Ce sang... c'est un peu comme une dose d'héroïne, on sait que c'est mal d'en prendre qu'à petit feu elle nous amène inextricablement dans la tombe. Pourtant, on ne peut pas s'en passer. C'est plus fort que tout, plus fort que nous. Me concernant, rien n'est plus fort que mon souhait de protéger mon frère, de liquider Lilith et par conséquence d'empêcher l'apocalypse.
Le rythme de mon coeur s'accélère ostensiblement, j'entends son écho jusqu'à mes oreilles. Voyant que j'hésite, Ruby me prend la main et me conduit jusqu'au lit où elle me fait asseoir. Docile, j'obéis.
Son sourire angélique, elle est si belle si seulement un démon n'avait pas pris domicile dans ce corps. Ruby. Elle incarne la tentation, le danger, néanmoins j'ai une confiance aveugle, absolue, en elle. Aux antipodes de ce que j'ai toujours chassé, elle représente ma seule chance de l'emporter. Ma seule chance de salut... encore faut-il qu'on me l'offre. Dans la balance entre le bien et le mal, quel poids représente mes actes avec la sauvegarde du monde? J'ai dépassé les limites, tous les moyens ne sont pas bons pour parvenir à ses fins.
Elle lève le bas de son jean et sort un large couteau à cran avec lequel elle s'entaille l'avant bras. Le sang coule, à flot. Mes yeux regardent un long instant ce sang, hésitants. Mais avant de me raviser ou même de laisser mon cerveau le temps de penser davantage, je lui attrape fermement son bras et pose mes lèvres sur la blessure sanguinolente.
Pris de frénésie, je bois, sans dégoût, sans retenue. Le goût de fer ne me donne plus envie de vomir. Est ce inquiétant? Cette constatation m'effraye car alors je sais qu'il n'y a vraiment plus de retour en arrière pour moi. Une fois cette affaire terminée, pourrais-je renoncer à cet immense pourvoir qu'est le mien et auquel je me suis trop bien habitué.
Ruby fourrage doucement mes cheveux pour m'indiquer que c'était assez. Je lève mes yeux sur elle, et sans réfléchir je l'attrape violemment par la taille pour la faire basculer sur le lit.

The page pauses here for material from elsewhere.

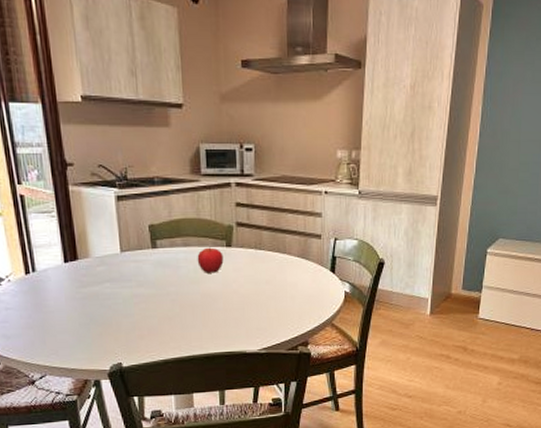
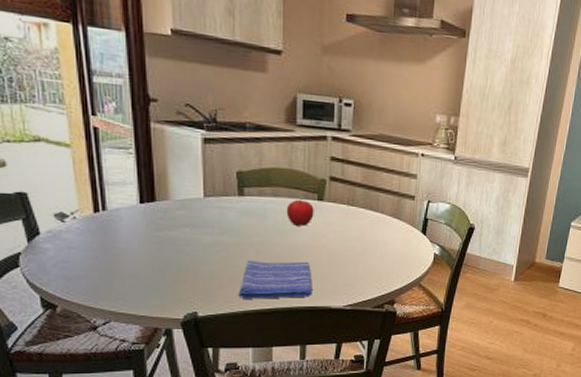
dish towel: none [157,308,227,348] -> present [238,261,312,299]

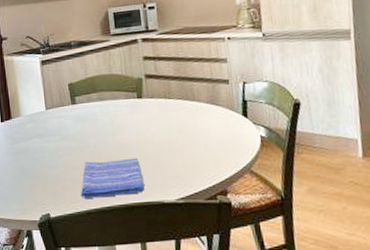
fruit: present [286,199,314,226] -> none [111,100,136,125]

Comme à chaque fois que je bois son sang, je ressens ce besoin impérieux de me prouver que je peux aimer, ou du moins, j'ai besoin de son corps pour compenser l'abomination que je viens d'accomplir.
Pourtant je sais ce qu'il m'attend. La damnation éternelle. Je le sais comme une vérité ancrée profondément en moi. Des personnes comme moi n'ont pas d'autres destins. Le mien est fixé depuis ma naissance, ce jour même où ma mère fut assassiné.